Review By Mark Merrell
Sometimes you can take things too far, push the limits of reasonable behavior, and impose viewpoints on others. In most circumstances, this may appear as crossing the lines of others personal space, free will. But, if you sight religions guidelines, including the Bible (in this case) is it acceptable, knowing that if you fail to follow God’s word you are doomed to eternal damnation?
That is the premise at work in, The Student. Adapted from Marius Von Mayen’s play, Martyr, we are asked to consider just that. Veniamin (Pyotr Skvortsov, Laskovv maya) is a high school student. He lives with his mom, Inga (Yuliya Aug, Metamorphosis, Catherine). She is divorced, and working three jobs. The movie begins as we follow Inga to a sterile looking building. Once inside, it’s as stark as a prison, until she reaches the top of the first flight of stairs, and opens the door.

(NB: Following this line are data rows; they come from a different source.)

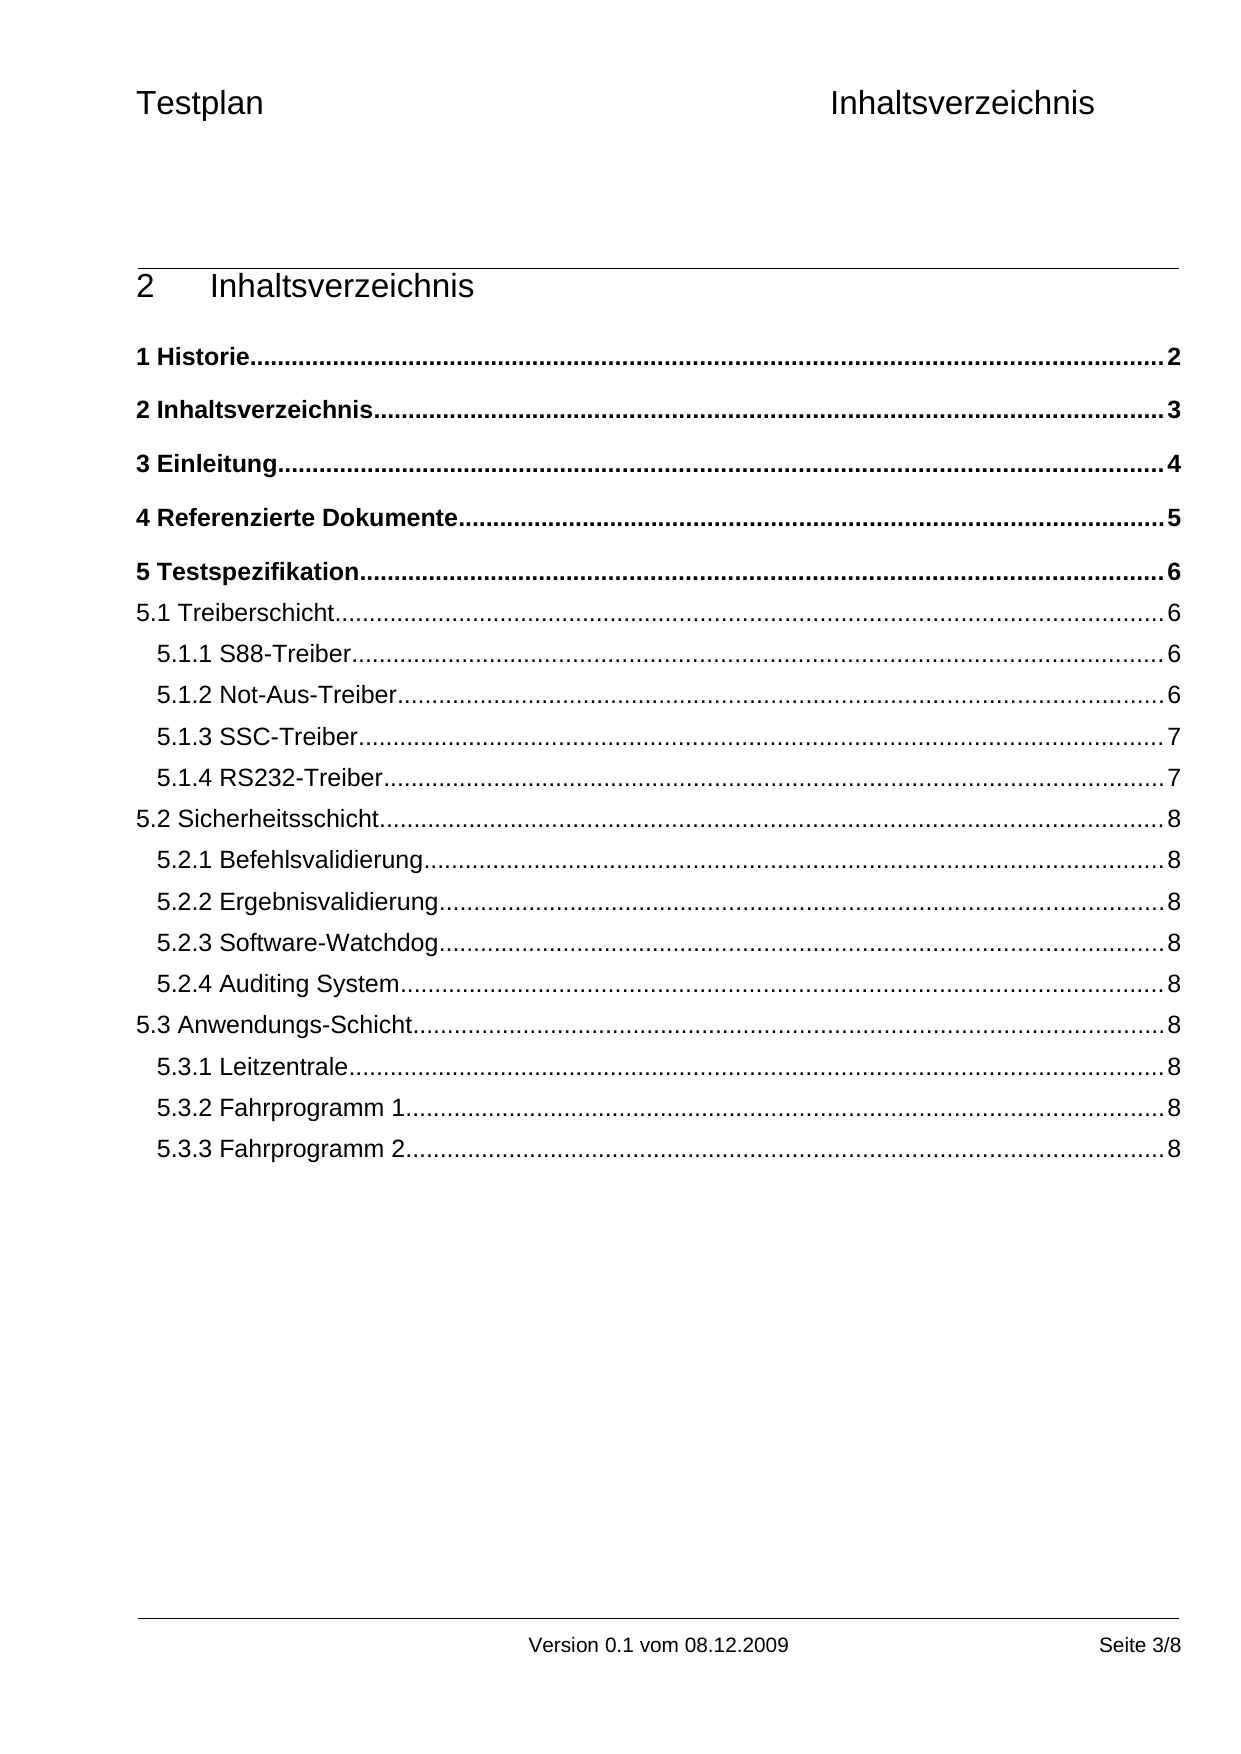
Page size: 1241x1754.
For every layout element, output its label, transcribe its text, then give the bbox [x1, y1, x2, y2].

text 2 Inhaltsverzeichnis 3 [136, 396, 1181, 424]
text 5.2 Sicherheitsschicht 8 [136, 804, 1181, 833]
text 5.3.3 Fahrprogramm 2 8 [157, 1134, 1181, 1163]
text 5.2.3 Software-Watchdog 8 [157, 928, 1181, 957]
text 1 Historie 2 [136, 342, 1181, 371]
subtitle Inhaltsverzeichnis [136, 289, 1181, 304]
text 5.3.1 Leitzentrale 8 [157, 1052, 1181, 1081]
text 5 Testspezifikation 6 [136, 557, 1181, 586]
text 4 Referenzierte Dokumente 5 [136, 503, 1181, 532]
text 5.3 Anwendungs-Schicht 8 [136, 1011, 1181, 1039]
text 3 Einleitung 4 [136, 449, 1181, 478]
text 5.1.2 Not-Aus-Treiber 6 [157, 681, 1181, 709]
text 5.2.4 Auditing System 8 [157, 969, 1181, 998]
text 5.1.4 RS232-Treiber 7 [157, 763, 1181, 792]
text 5.1 Treiberschicht 6 [136, 598, 1181, 627]
text 5.2.1 Befehlsvalidierung 8 [157, 846, 1181, 874]
text 5.1.3 SSC-Treiber 7 [157, 722, 1181, 751]
text 5.1.1 S88-Treiber 6 [157, 639, 1181, 668]
text 5.3.2 Fahrprogramm 1 8 [157, 1093, 1181, 1122]
text 5.2.2 Ergebnisvalidierung 8 [157, 887, 1181, 916]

Inga tells her son, Veniamin that she has been informed by his high school that has not participated in gym class. Specifically, he refuses to put on a swimsuit and get in the pool. His mom asks what the problem is, and just as most parents when they don’t get a response, she guesses and questions her son. Finally he explains somewhat jokingly that it’s because of religious reasons.
His mother laughs, and says he doesn’t really follow any religion, but agrees to write a note to excuse her son from participating in swimming, but only if he provide some other reason.
The moment doesn’t come off as serious, but it is pivotal, as a jumping-off point in the movie. The next time we see Veniamin, he is carrying a pocket bible at school the fallowing day, appearing aggravated by what his his seeing around him.
Girls are wearing bikinis, and he thinks they should be more modest. He suddenly jumps in the pool with all of his clothes on, resulting in a trip to the principals office, where he is confronted by the principal, Lyudmila Stuka (Svetlana Bragarnik) his gym teacher, Oleg (Anton Vasilev), a school councilor Elena (Viktoriya Isakova, Piranha, The Island), and his mother. At first, Lyudmila wants to punish Veniamin for his actions, but then he explains how he thinks bikinis are inappropriate, and quotes the Bible in doing so. This causes an enthusiastic discussion by all involved.
After some deliberation, Lyudmila relents, looking up the rules for the school, and deciding with Venya that the girls should wear a one piece swimsuit. She also does not punish Veniamin for his actions.
As the movie progresses, Veniamin becomes more aggressive in his behavior and the way he expresses his beliefs to an extreme, disrupting class, especially the one taught by Elena. She seems to be the voice of reason, coming also from a standpoint of science explaining things, which in turn enrages Veniamin. He continues to quote the Bible and passages, becoming somewhat of a zealot, not open to any ideas and thoughts other than his own, while his principal, almost comically, keeps siding with him, regardless, frustrating Elena.
Directed and written by Kirill Serebrennikov, he purposely pushes Venya’s position beyond a reasonable level, but he does so to prove a point and open a dialogue about religion, making the audience look at what happens once there is no compromise, only a dictatorship, or is it? Perhaps the film can also be interpreted as an allegory indirectly taking a political and philosophical, ‘shot’ at Russian President Vladimir Putin. Just as with a painting or song, or in this case a movie, the interpretation of art is left to its beholder.
Irregardless, The Student is a great film, and everyone plays their part perfectly, especially Vicktoriya as Elena, Yuliya playing the mom, and, of course Pyotr Skvortsov as Veniamin. Svetlana Bragarnik delivered a superb job as principal Lyudmila Stuka, as does Aleksandr Gorchilin Veniamin’s friend, Grigoriy Zaytsev.
THE STUDENT, which opens in San Francisco (Four Star Theater) on April 21, Chicago (Facets Cinematheque ) on April 28 and in Miami on June 2 (Miami Beach Cinematheque) with a wider national release to follow.